Children who are educated at home face an unreasonable lack of access to examinations such as GCSEs, according to a parliamentary committee.
MPs said home-schooling families are hit by a postcode lottery when it comes to the amount of support they receive from English local authorities.
The Commons Education Committee said it was "not reasonable" that some young people were struggling to sit national tests and called for a duty to be placed on councils to provide access to examination centres.
Although it said the state should not routinely cover the costs of home-schooling it did call for examination entry fees to be met from public funds.
MPs urged the Department for Education (DfE) to audit local authorities' home education performance and review the guidance they are given.
Committee chair Graham Stuart said: "We support the right of parents to educate their children at home and accept that home educating families should bear the costs of that provision.

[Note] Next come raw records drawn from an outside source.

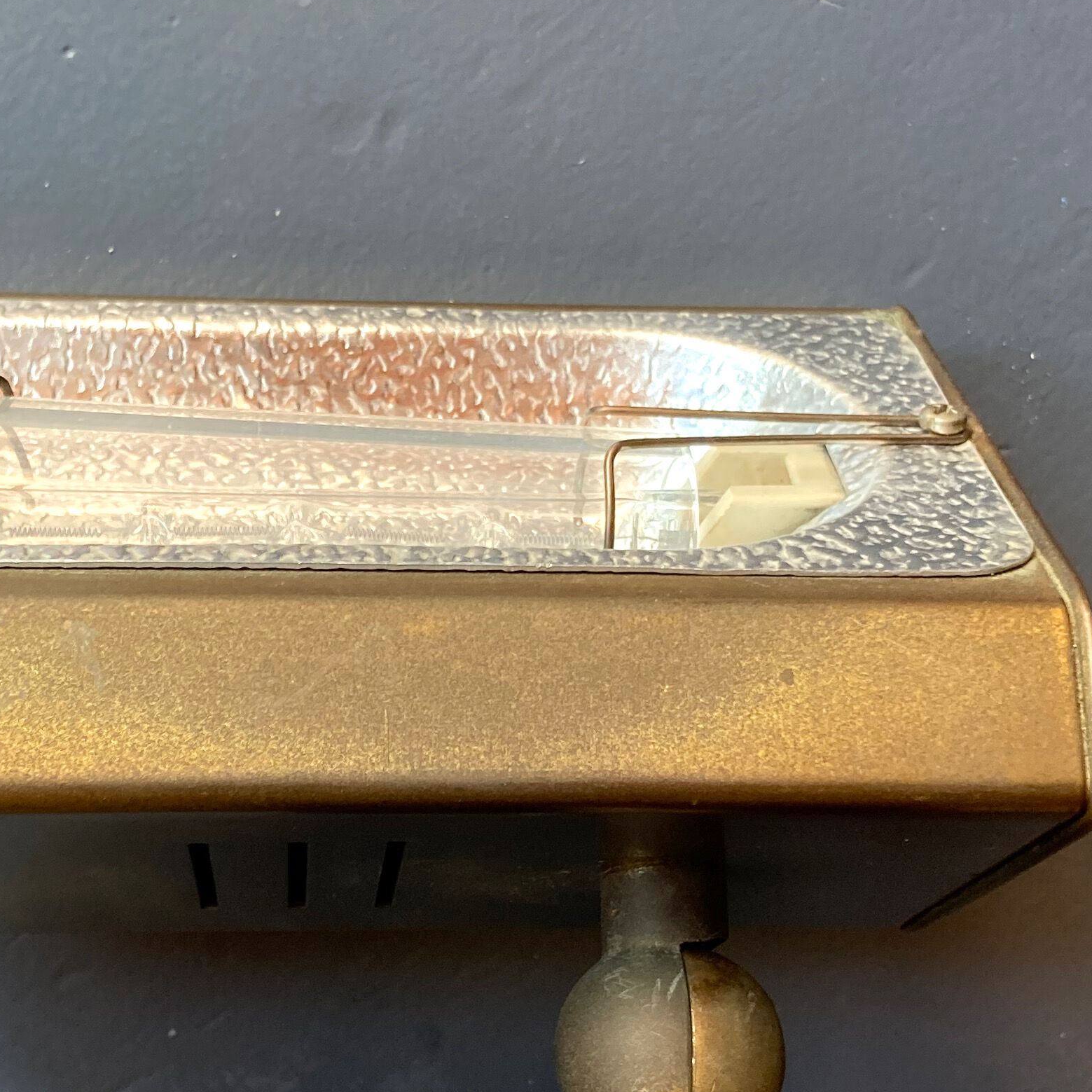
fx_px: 2284
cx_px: 470
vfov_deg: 26.9
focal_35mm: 64
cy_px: 505
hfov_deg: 26.9
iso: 100
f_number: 1.8
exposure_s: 1/60
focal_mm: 3.99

"We don't think it reasonable, however, that it should be so difficult to access an exam centre nor that families should pay exam costs on top of everything else. Everyone else gets to take GCSEs and home-educated children should do so as well."
The committee's inquiry heard "some worrying evidence" that some local authorities were failing to meet the needs of children with special educational needs as fully as they would for schooled children.
Stuart added: "Local authorities have a duty to see that provisions in statements are met regardless of whether or not the young person attends school.
"They should seek to support families in meeting their children's needs, not withdraw altogether. We urge the DfE to investigate these issues and to make the responsibilities of local authorities very clear in this and other areas concerning home education."
A DfE spokesman said: "The Government respects the right of parents to educate their children at home. However, we believe the current arrangements strike the right balance between the responsibilities of the parent and the state. We will respond to the committee in due course."